----- DATA TO EXAMINE
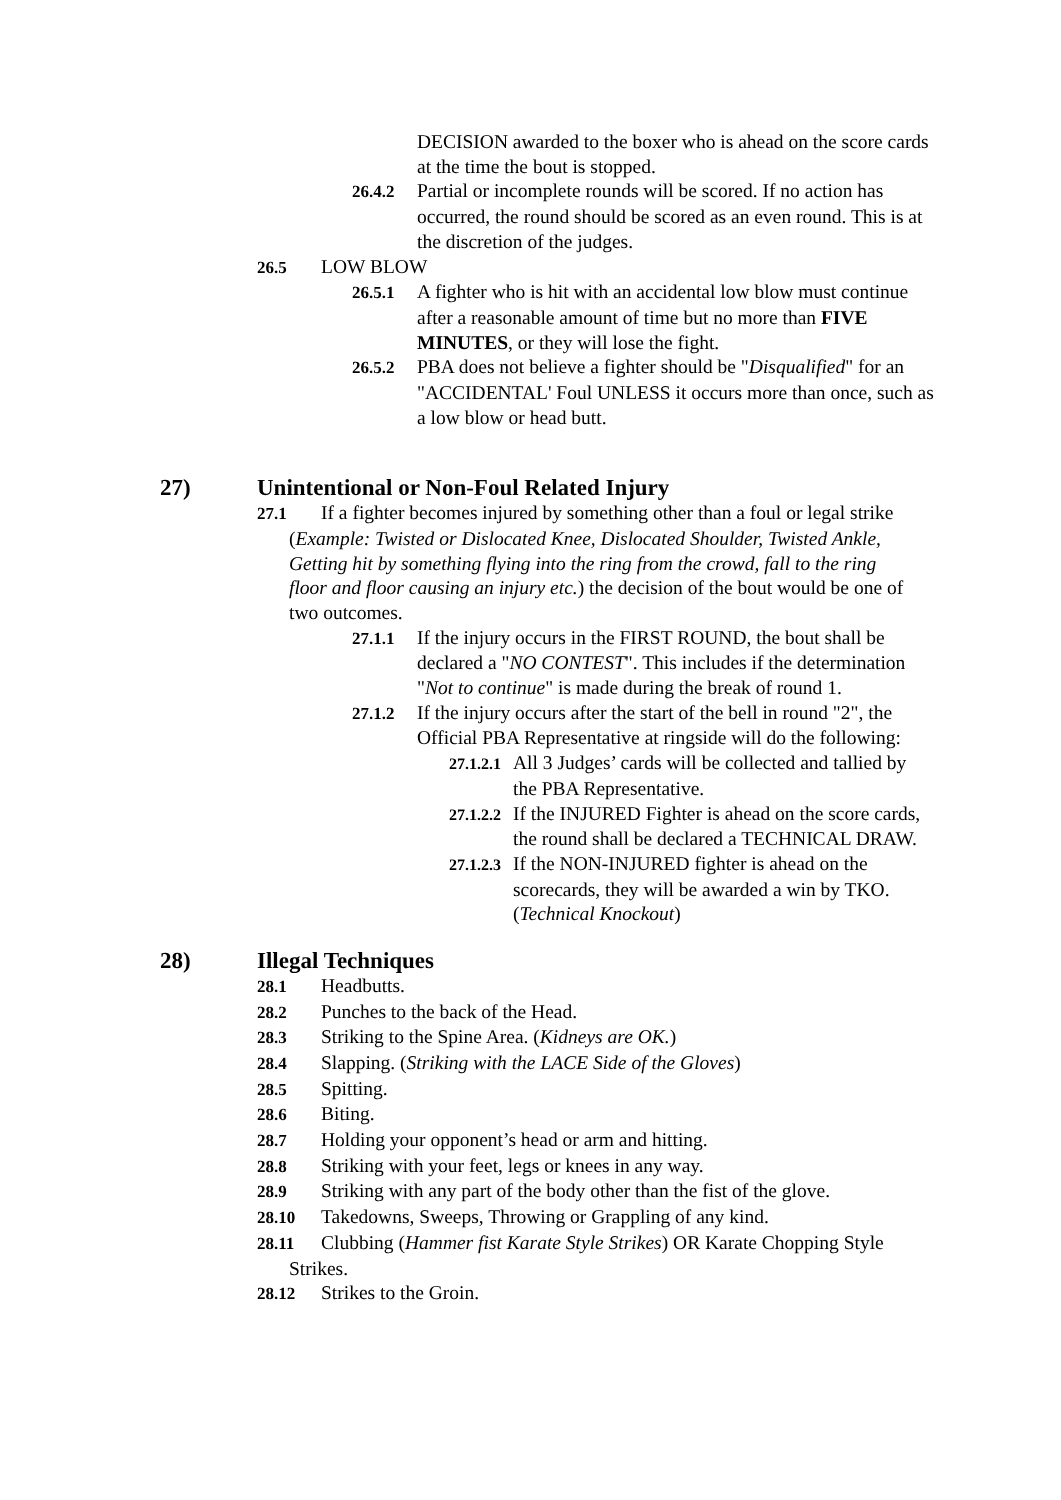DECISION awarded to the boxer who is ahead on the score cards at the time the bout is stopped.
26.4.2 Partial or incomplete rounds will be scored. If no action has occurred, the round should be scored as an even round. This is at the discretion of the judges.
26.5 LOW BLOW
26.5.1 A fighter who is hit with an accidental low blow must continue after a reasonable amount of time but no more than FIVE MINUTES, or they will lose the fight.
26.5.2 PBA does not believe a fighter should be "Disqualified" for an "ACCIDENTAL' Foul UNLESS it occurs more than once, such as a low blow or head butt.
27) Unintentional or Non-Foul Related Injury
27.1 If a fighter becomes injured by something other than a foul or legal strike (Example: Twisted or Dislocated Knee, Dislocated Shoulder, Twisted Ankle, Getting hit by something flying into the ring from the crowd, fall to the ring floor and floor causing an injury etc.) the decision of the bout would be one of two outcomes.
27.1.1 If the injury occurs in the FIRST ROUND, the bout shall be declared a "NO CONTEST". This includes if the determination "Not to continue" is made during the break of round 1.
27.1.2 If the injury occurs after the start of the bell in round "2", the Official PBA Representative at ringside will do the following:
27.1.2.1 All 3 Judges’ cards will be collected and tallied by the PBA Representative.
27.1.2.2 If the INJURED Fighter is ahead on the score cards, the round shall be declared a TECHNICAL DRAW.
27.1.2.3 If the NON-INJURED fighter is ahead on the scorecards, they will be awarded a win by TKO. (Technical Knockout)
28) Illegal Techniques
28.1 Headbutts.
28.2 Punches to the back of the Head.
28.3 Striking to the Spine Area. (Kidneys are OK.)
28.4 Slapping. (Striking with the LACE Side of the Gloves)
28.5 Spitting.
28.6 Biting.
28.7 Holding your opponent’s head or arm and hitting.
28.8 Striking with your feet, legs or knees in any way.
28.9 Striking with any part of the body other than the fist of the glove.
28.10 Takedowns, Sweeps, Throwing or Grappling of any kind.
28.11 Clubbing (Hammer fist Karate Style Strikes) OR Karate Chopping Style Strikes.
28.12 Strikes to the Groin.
----------
**EXERCISE DESCRIPTION**
Copy the data word for word. Pictures do not go in the copy.

**WRITTEN RESPONSE**
DECISION awarded to the boxer who is ahead on the score cards at the time the bout is stopped.
26.4.2 Partial or incomplete rounds will be scored. If no action has occurred, the round should be scored as an even round. This is at the discretion of the judges.
26.5 LOW BLOW
26.5.1 A fighter who is hit with an accidental low blow must continue after a reasonable amount of time but no more than FIVE MINUTES, or they will lose the fight.
26.5.2 PBA does not believe a fighter should be "Disqualified" for an "ACCIDENTAL' Foul UNLESS it occurs more than once, such as a low blow or head butt.
27) Unintentional or Non-Foul Related Injury
27.1 If a fighter becomes injured by something other than a foul or legal strike (Example: Twisted or Dislocated Knee, Dislocated Shoulder, Twisted Ankle, Getting hit by something flying into the ring from the crowd, fall to the ring floor and floor causing an injury etc.) the decision of the bout would be one of two outcomes.
27.1.1 If the injury occurs in the FIRST ROUND, the bout shall be declared a "NO CONTEST". This includes if the determination "Not to continue" is made during the break of round 1.
27.1.2 If the injury occurs after the start of the bell in round "2", the Official PBA Representative at ringside will do the following:
27.1.2.1 All 3 Judges’ cards will be collected and tallied by the PBA Representative.
27.1.2.2 If the INJURED Fighter is ahead on the score cards, the round shall be declared a TECHNICAL DRAW.
27.1.2.3 If the NON-INJURED fighter is ahead on the scorecards, they will be awarded a win by TKO. (Technical Knockout)
28) Illegal Techniques
28.1 Headbutts.
28.2 Punches to the back of the Head.
28.3 Striking to the Spine Area. (Kidneys are OK.)
28.4 Slapping. (Striking with the LACE Side of the Gloves)
28.5 Spitting.
28.6 Biting.
28.7 Holding your opponent’s head or arm and hitting.
28.8 Striking with your feet, legs or knees in any way.
28.9 Striking with any part of the body other than the fist of the glove.
28.10 Takedowns, Sweeps, Throwing or Grappling of any kind.
28.11 Clubbing (Hammer fist Karate Style Strikes) OR Karate Chopping Style Strikes.
28.12 Strikes to the Groin.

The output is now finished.